→ Work instructions: Reproduce every line below word for word, keeping each character, space, and punctuation mark unchanged.

→ Available data:
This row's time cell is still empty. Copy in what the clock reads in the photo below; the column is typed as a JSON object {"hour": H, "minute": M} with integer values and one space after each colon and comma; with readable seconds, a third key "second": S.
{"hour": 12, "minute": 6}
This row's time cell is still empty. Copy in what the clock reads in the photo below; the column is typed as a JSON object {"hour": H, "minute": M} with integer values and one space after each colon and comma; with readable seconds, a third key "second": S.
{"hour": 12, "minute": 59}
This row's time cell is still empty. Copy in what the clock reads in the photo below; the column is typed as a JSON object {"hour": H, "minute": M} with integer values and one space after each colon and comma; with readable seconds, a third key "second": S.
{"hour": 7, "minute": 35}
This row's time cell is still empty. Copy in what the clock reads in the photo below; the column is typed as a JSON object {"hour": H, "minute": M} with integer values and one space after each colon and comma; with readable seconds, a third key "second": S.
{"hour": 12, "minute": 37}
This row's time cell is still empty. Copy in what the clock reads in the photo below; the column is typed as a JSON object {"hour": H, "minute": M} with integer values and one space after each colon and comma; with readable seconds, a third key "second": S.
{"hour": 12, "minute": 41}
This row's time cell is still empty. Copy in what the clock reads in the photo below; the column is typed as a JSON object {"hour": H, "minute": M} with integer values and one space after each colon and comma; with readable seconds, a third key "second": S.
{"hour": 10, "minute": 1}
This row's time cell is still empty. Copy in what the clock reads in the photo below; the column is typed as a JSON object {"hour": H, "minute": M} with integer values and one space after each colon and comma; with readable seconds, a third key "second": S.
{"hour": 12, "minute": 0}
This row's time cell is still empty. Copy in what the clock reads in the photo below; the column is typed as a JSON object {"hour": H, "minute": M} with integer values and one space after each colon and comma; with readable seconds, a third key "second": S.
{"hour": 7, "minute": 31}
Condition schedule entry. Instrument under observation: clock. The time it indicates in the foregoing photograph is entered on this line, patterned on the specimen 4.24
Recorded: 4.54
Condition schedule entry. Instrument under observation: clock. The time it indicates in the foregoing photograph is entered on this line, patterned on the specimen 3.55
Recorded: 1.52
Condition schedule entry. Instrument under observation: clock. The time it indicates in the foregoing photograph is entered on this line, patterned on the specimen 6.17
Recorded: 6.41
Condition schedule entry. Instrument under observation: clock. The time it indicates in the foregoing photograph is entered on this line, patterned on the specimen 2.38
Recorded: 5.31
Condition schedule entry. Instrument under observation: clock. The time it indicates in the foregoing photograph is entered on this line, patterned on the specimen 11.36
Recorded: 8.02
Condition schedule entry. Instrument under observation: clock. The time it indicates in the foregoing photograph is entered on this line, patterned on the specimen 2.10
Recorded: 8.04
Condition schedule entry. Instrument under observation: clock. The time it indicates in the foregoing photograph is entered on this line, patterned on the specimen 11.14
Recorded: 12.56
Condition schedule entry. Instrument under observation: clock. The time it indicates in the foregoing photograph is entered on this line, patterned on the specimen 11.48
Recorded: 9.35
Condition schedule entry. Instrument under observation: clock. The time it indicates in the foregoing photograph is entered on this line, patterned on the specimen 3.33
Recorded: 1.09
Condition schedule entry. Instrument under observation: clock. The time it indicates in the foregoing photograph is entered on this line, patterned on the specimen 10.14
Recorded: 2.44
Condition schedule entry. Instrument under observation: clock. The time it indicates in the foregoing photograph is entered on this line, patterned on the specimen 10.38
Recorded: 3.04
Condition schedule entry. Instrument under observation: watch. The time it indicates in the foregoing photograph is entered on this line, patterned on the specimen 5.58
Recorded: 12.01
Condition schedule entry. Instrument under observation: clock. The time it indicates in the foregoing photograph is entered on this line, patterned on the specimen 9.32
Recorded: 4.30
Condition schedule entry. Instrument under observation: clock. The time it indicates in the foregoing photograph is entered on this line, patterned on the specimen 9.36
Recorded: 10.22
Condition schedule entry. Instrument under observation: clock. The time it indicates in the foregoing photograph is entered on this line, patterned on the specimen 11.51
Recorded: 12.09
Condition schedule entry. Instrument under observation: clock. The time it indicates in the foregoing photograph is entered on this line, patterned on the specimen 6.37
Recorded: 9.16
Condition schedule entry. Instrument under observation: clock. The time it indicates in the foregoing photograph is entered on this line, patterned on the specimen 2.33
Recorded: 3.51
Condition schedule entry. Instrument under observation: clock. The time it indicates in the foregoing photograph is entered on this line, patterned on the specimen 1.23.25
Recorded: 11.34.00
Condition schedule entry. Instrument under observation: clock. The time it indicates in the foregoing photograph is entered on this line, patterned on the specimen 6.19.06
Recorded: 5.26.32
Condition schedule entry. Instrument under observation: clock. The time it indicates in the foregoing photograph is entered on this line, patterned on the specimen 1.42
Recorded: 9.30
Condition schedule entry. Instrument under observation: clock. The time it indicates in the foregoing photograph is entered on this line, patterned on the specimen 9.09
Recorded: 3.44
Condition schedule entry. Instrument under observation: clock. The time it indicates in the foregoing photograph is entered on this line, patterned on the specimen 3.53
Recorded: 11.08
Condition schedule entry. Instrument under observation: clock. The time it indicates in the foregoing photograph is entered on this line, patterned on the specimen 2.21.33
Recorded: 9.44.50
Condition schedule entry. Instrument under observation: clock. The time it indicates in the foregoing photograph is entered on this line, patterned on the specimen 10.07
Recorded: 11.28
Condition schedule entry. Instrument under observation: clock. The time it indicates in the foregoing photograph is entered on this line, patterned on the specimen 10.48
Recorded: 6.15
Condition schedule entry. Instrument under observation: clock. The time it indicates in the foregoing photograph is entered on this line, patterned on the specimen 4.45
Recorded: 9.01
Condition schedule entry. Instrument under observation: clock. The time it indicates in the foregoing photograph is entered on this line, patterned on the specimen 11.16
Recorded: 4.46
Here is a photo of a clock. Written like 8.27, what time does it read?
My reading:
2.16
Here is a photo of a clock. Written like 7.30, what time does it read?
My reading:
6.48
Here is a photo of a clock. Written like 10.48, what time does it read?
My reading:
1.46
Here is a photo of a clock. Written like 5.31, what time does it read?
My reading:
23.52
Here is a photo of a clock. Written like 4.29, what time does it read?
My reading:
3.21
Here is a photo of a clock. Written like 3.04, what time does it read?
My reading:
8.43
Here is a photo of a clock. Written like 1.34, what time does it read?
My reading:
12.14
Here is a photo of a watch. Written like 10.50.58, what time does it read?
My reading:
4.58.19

→ Problem solution:
This row's time cell is still empty. Copy in what the clock reads in the photo below; the column is typed as a JSON object {"hour": H, "minute": M} with integer values and one space after each colon and comma; with readable seconds, a third key "second": S.
{"hour": 12, "minute": 6}
This row's time cell is still empty. Copy in what the clock reads in the photo below; the column is typed as a JSON object {"hour": H, "minute": M} with integer values and one space after each colon and comma; with readable seconds, a third key "second": S.
{"hour": 12, "minute": 59}
This row's time cell is still empty. Copy in what the clock reads in the photo below; the column is typed as a JSON object {"hour": H, "minute": M} with integer values and one space after each colon and comma; with readable seconds, a third key "second": S.
{"hour": 7, "minute": 35}
This row's time cell is still empty. Copy in what the clock reads in the photo below; the column is typed as a JSON object {"hour": H, "minute": M} with integer values and one space after each colon and comma; with readable seconds, a third key "second": S.
{"hour": 12, "minute": 37}
This row's time cell is still empty. Copy in what the clock reads in the photo below; the column is typed as a JSON object {"hour": H, "minute": M} with integer values and one space after each colon and comma; with readable seconds, a third key "second": S.
{"hour": 12, "minute": 41}
This row's time cell is still empty. Copy in what the clock reads in the photo below; the column is typed as a JSON object {"hour": H, "minute": M} with integer values and one space after each colon and comma; with readable seconds, a third key "second": S.
{"hour": 10, "minute": 1}
This row's time cell is still empty. Copy in what the clock reads in the photo below; the column is typed as a JSON object {"hour": H, "minute": M} with integer values and one space after each colon and comma; with readable seconds, a third key "second": S.
{"hour": 12, "minute": 0}
This row's time cell is still empty. Copy in what the clock reads in the photo below; the column is typed as a JSON object {"hour": H, "minute": M} with integer values and one space after each colon and comma; with readable seconds, a third key "second": S.
{"hour": 7, "minute": 31}
Condition schedule entry. Instrument under observation: clock. The time it indicates in the foregoing photograph is entered on this line, patterned on the specimen 4.24
Recorded: 4.54
Condition schedule entry. Instrument under observation: clock. The time it indicates in the foregoing photograph is entered on this line, patterned on the specimen 3.55
Recorded: 1.52
Condition schedule entry. Instrument under observation: clock. The time it indicates in the foregoing photograph is entered on this line, patterned on the specimen 6.17
Recorded: 6.41
Condition schedule entry. Instrument under observation: clock. The time it indicates in the foregoing photograph is entered on this line, patterned on the specimen 2.38
Recorded: 5.31
Condition schedule entry. Instrument under observation: clock. The time it indicates in the foregoing photograph is entered on this line, patterned on the specimen 11.36
Recorded: 8.02
Condition schedule entry. Instrument under observation: clock. The time it indicates in the foregoing photograph is entered on this line, patterned on the specimen 2.10
Recorded: 8.04
Condition schedule entry. Instrument under observation: clock. The time it indicates in the foregoing photograph is entered on this line, patterned on the specimen 11.14
Recorded: 12.56
Condition schedule entry. Instrument under observation: clock. The time it indicates in the foregoing photograph is entered on this line, patterned on the specimen 11.48
Recorded: 9.35
Condition schedule entry. Instrument under observation: clock. The time it indicates in the foregoing photograph is entered on this line, patterned on the specimen 3.33
Recorded: 1.09
Condition schedule entry. Instrument under observation: clock. The time it indicates in the foregoing photograph is entered on this line, patterned on the specimen 10.14
Recorded: 2.44
Condition schedule entry. Instrument under observation: clock. The time it indicates in the foregoing photograph is entered on this line, patterned on the specimen 10.38
Recorded: 3.04
Condition schedule entry. Instrument under observation: watch. The time it indicates in the foregoing photograph is entered on this line, patterned on the specimen 5.58
Recorded: 12.01
Condition schedule entry. Instrument under observation: clock. The time it indicates in the foregoing photograph is entered on this line, patterned on the specimen 9.32
Recorded: 4.30
Condition schedule entry. Instrument under observation: clock. The time it indicates in the foregoing photograph is entered on this line, patterned on the specimen 9.36
Recorded: 10.22
Condition schedule entry. Instrument under observation: clock. The time it indicates in the foregoing photograph is entered on this line, patterned on the specimen 11.51
Recorded: 12.09
Condition schedule entry. Instrument under observation: clock. The time it indicates in the foregoing photograph is entered on this line, patterned on the specimen 6.37
Recorded: 9.16
Condition schedule entry. Instrument under observation: clock. The time it indicates in the foregoing photograph is entered on this line, patterned on the specimen 2.33
Recorded: 3.51
Condition schedule entry. Instrument under observation: clock. The time it indicates in the foregoing photograph is entered on this line, patterned on the specimen 1.23.25
Recorded: 11.34.00
Condition schedule entry. Instrument under observation: clock. The time it indicates in the foregoing photograph is entered on this line, patterned on the specimen 6.19.06
Recorded: 5.26.32
Condition schedule entry. Instrument under observation: clock. The time it indicates in the foregoing photograph is entered on this line, patterned on the specimen 1.42
Recorded: 9.30
Condition schedule entry. Instrument under observation: clock. The time it indicates in the foregoing photograph is entered on this line, patterned on the specimen 9.09
Recorded: 3.44
Condition schedule entry. Instrument under observation: clock. The time it indicates in the foregoing photograph is entered on this line, patterned on the specimen 3.53
Recorded: 11.08
Condition schedule entry. Instrument under observation: clock. The time it indicates in the foregoing photograph is entered on this line, patterned on the specimen 2.21.33
Recorded: 9.44.50
Condition schedule entry. Instrument under observation: clock. The time it indicates in the foregoing photograph is entered on this line, patterned on the specimen 10.07
Recorded: 11.28
Condition schedule entry. Instrument under observation: clock. The time it indicates in the foregoing photograph is entered on this line, patterned on the specimen 10.48
Recorded: 6.15
Condition schedule entry. Instrument under observation: clock. The time it indicates in the foregoing photograph is entered on this line, patterned on the specimen 4.45
Recorded: 9.01
Condition schedule entry. Instrument under observation: clock. The time it indicates in the foregoing photograph is entered on this line, patterned on the specimen 11.16
Recorded: 4.46
Here is a photo of a clock. Written like 8.27, what time does it read?
My reading:
2.16
Here is a photo of a clock. Written like 7.30, what time does it read?
My reading:
6.48
Here is a photo of a clock. Written like 10.48, what time does it read?
My reading:
1.46
Here is a photo of a clock. Written like 5.31, what time does it read?
My reading:
23.52
Here is a photo of a clock. Written like 4.29, what time does it read?
My reading:
3.21
Here is a photo of a clock. Written like 3.04, what time does it read?
My reading:
8.43
Here is a photo of a clock. Written like 1.34, what time does it read?
My reading:
12.14
Here is a photo of a watch. Written like 10.50.58, what time does it read?
My reading:
4.58.19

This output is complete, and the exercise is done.